OpenAI introduced DALL-E 3, the latest iteration of its AI image-synthesis model. DALL-E 3 sets itself apart with its remarkable integration with ChatGPT, offering a revolutionary approach to rendering images based on intricate textual descriptions, including in-image text generation. These advancements address challenges that earlier models grappled with. While currently in a research preview stage, DALL-E 3 is set to become available to ChatGPT Plus and Enterprise customers in early October.
Much like its predecessor, DALL-E 3 functions as a text-to-image generator, crafting unique visuals guided by textual prompts. While technical specifics about DALL-E 3 remain undisclosed, it's reasonable to assume that the model follows the footsteps of earlier versions, utilizing extensive training on millions of images sourced from human artists and photographers, some of which were licensed from platforms like Shutterstock. DALL-E 3 likely incorporates novel training techniques and an increased computational training period to enhance its capabilities.
Evaluating the samples showcased by OpenAI in its promotional blog, DALL-E GPT 3 emerges as a notably advanced image-synthesis model, excelling in faithfully adhering to prompts and generating objects with minimal deformations compared to existing models. OpenAI claims that DALL-E 3 surpasses its predecessor, DALL-E 2, in fine-tuning details such as hands, effortlessly producing captivating images without requiring any "hack" or prompt manipulation.
In contrast, Midjourney, a competing AI image-synthesis model from another vendor, excels in rendering photorealistic details but demands intricate prompt adjustments to exert control over image outputs.
DALL-E 3 also impressively manages text within images, a feat its predecessor struggled with, although competitors like Stable Diffusion XL and DeepFloyd are also making strides in this area. For instance, a prompt featuring avocado in a therapist's chair uttering, "I feel so empty inside," with a pit-sized hole in its center, resulting in a cartoon avocado with the quote perfectly encapsulated in a speech bubble.
Notably, OpenAI emphasizes that DALL-E 3 has been "natively built" into ChatGPT, seamlessly integrating as a feature of ChatGPT Plus. This integration opens doors to ChatGPT picture creator as a brainstorming partner. It also enables ChatGPT to generate images based on the context of ongoing conversations, potentially leading to innovative capabilities. Microsoft's Bing Chat AI assistant, another creation rooted in OpenAI technology, has been generating images in conversations since March.

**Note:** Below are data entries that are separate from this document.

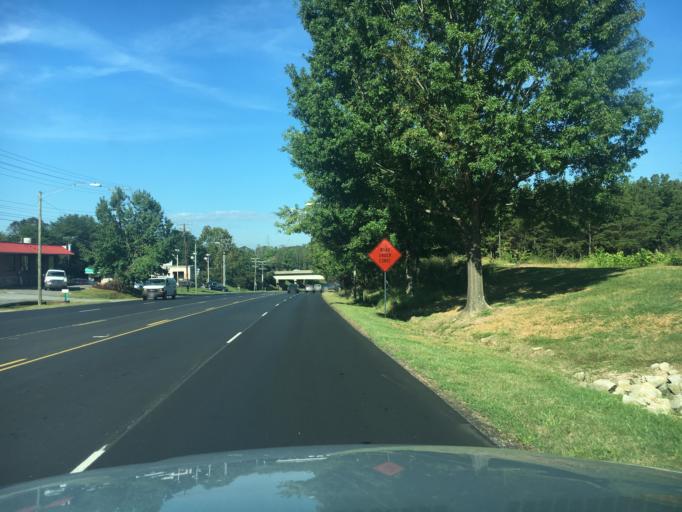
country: US
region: North Carolina
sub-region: Catawba County
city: Hickory
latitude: 35.7119
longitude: -81.3271
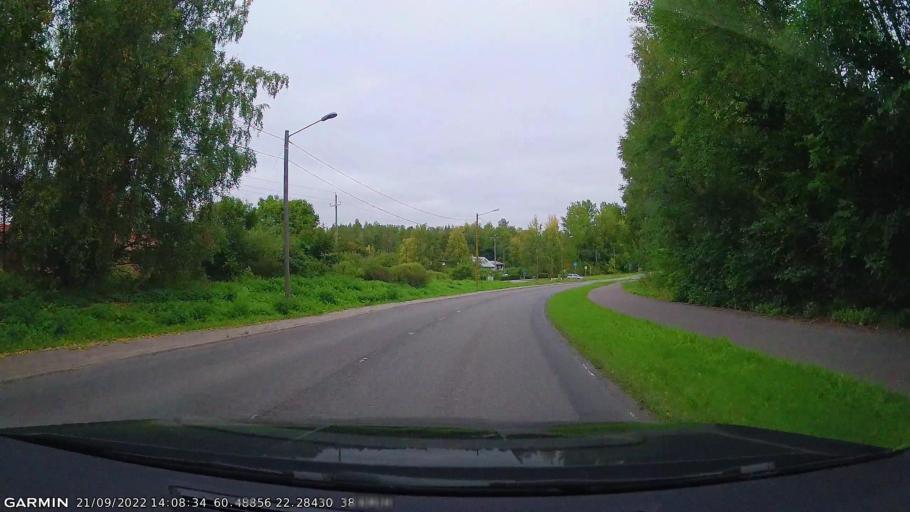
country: FI
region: Varsinais-Suomi
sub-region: Turku
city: Turku
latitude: 60.4886
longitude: 22.2843
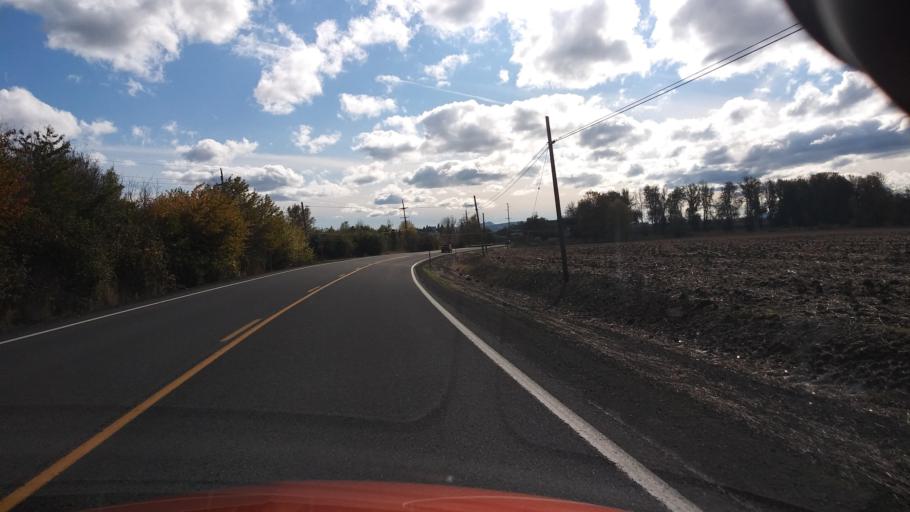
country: US
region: Oregon
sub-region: Washington County
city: Banks
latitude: 45.5761
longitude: -123.1100
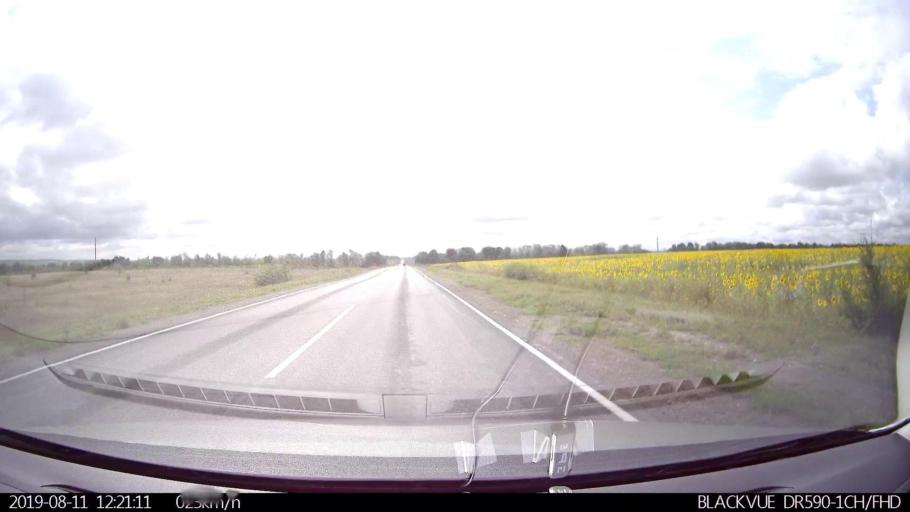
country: RU
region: Ulyanovsk
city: Ignatovka
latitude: 53.9227
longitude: 47.9577
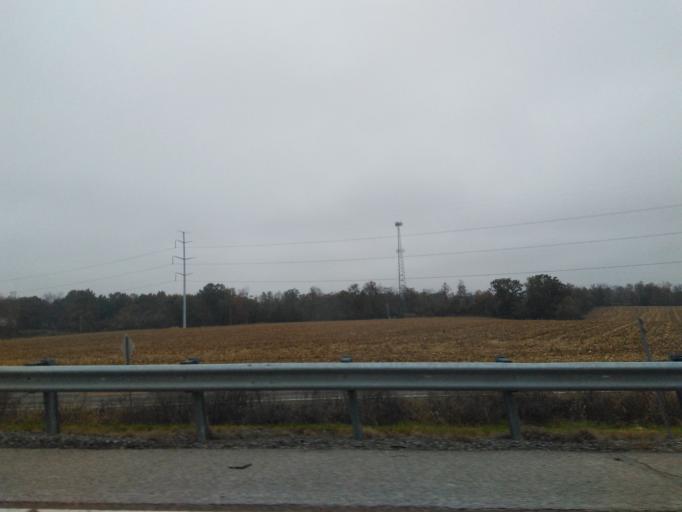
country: US
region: Illinois
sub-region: Madison County
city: Maryville
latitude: 38.7153
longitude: -89.9254
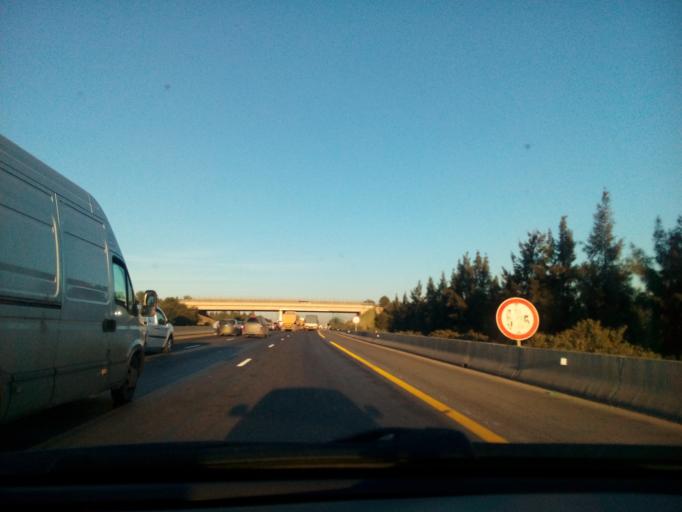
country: DZ
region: Relizane
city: Oued Rhiou
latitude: 35.9713
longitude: 0.9037
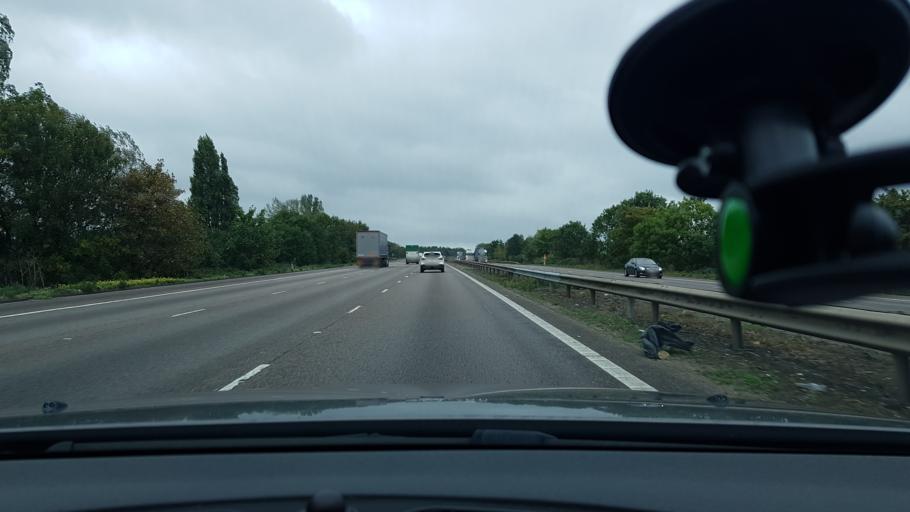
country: GB
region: England
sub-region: Essex
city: Epping
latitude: 51.7149
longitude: 0.1442
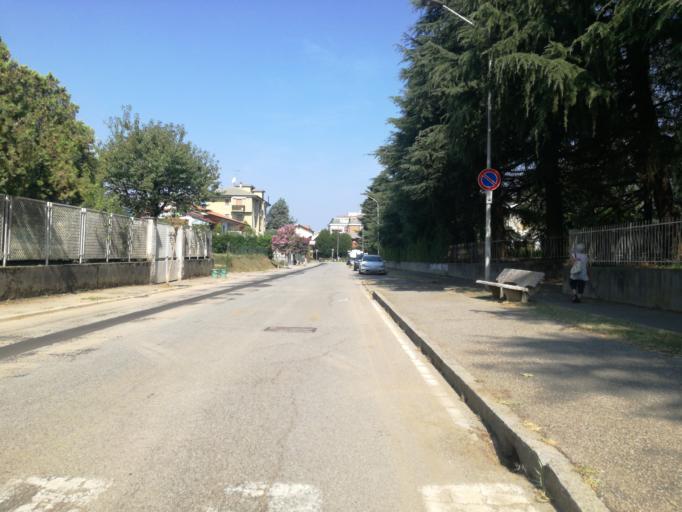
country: IT
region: Lombardy
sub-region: Provincia di Monza e Brianza
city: Cornate d'Adda
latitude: 45.6297
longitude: 9.4744
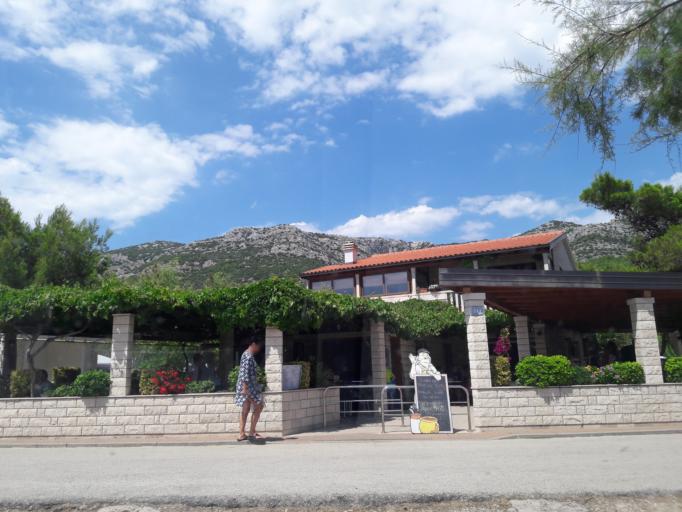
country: HR
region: Dubrovacko-Neretvanska
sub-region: Grad Korcula
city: Zrnovo
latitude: 42.9791
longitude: 17.1036
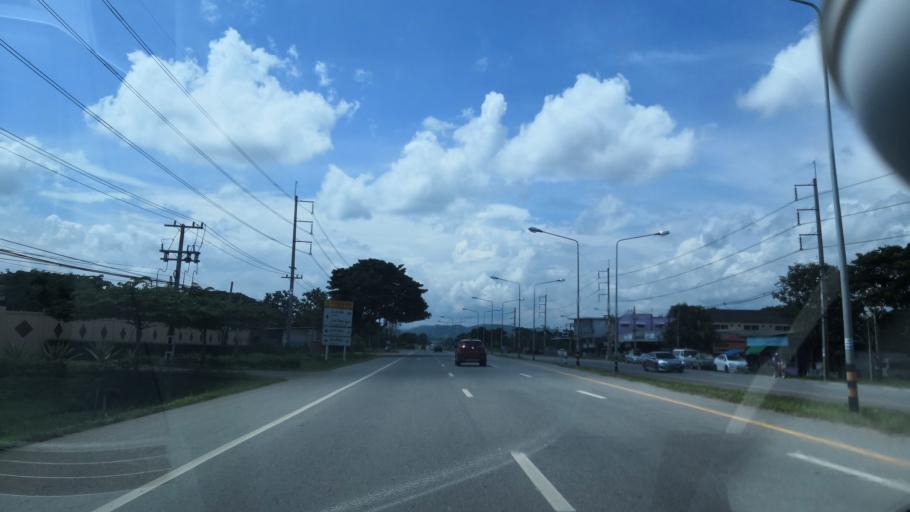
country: TH
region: Chiang Mai
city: Hang Dong
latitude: 18.7217
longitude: 98.9540
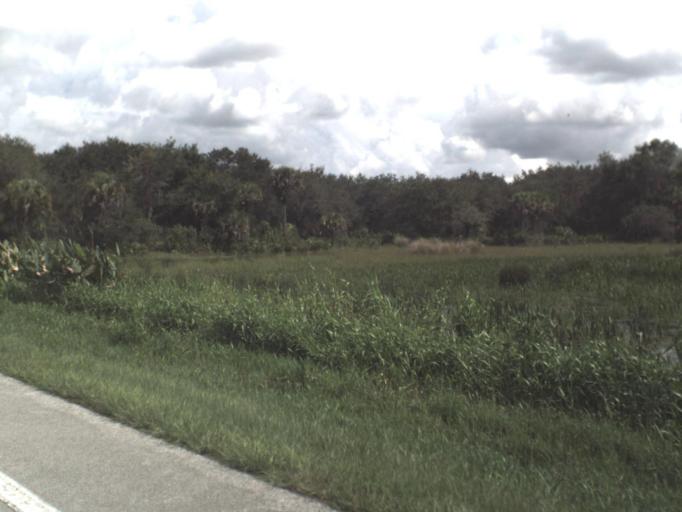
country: US
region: Florida
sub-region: Sarasota County
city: Warm Mineral Springs
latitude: 27.1935
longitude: -82.1773
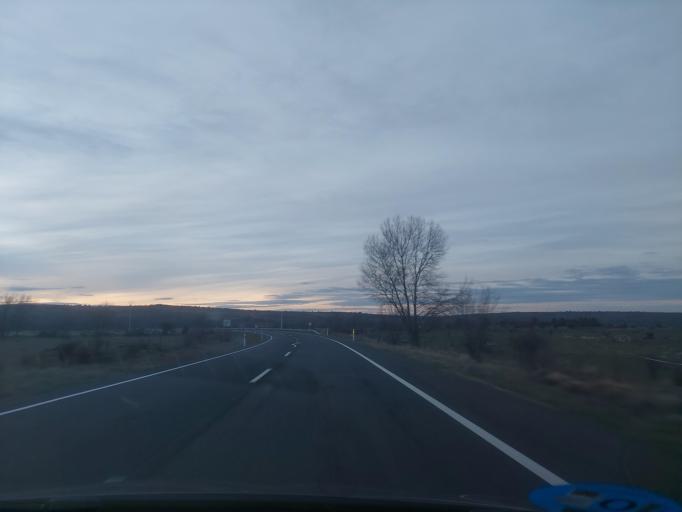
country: ES
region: Castille and Leon
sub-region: Provincia de Segovia
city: Torre Val de San Pedro
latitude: 41.0626
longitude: -3.8830
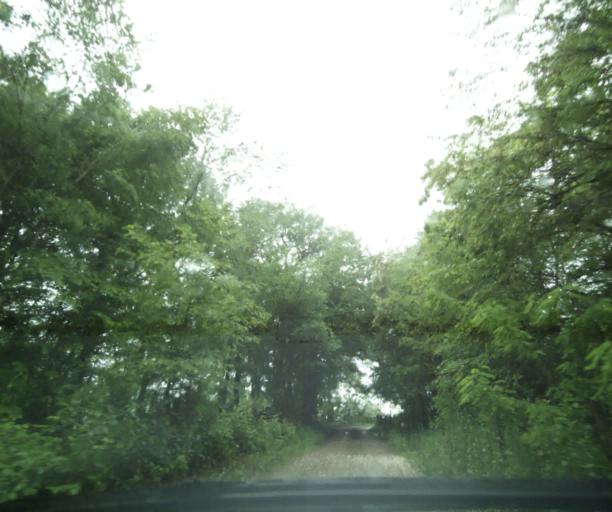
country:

DALL-E made its debut in January 2021, followed by its significantly enhanced sequel in April 2022, marking a pivotal moment in AI-generated imagery. The DALL-E Open AI models rely on latent diffusion techniques to transform noise into recognizable images based on their training data and prompt-guided instructions, akin to the development of Stable Diffusion in August of the previous year.
The introduction of AI image-generation technology to the mainstream has sparked intense controversy. Artists have protested its potential to replace them or unethically mimic their styles. Lawsuits regarding copyright infringement concerning the use of scraped images for training data, without consultation of copyright holders, have emerged. Furthermore, rulings from the US Copyright Office and US district courts have added complexity to the debate.
Acknowledging these concerns, OpenAI emphasizes that DALL-E 3 is designed to decline requests for images mimicking the style of living artists. Additionally, OpenAI offers a form allowing creators to opt out of having their images used for training future models. However, it remains to be seen whether these measures will appease artists who advocate for a strict opt-in approach for AI training, rather than inclusion in default image datasets.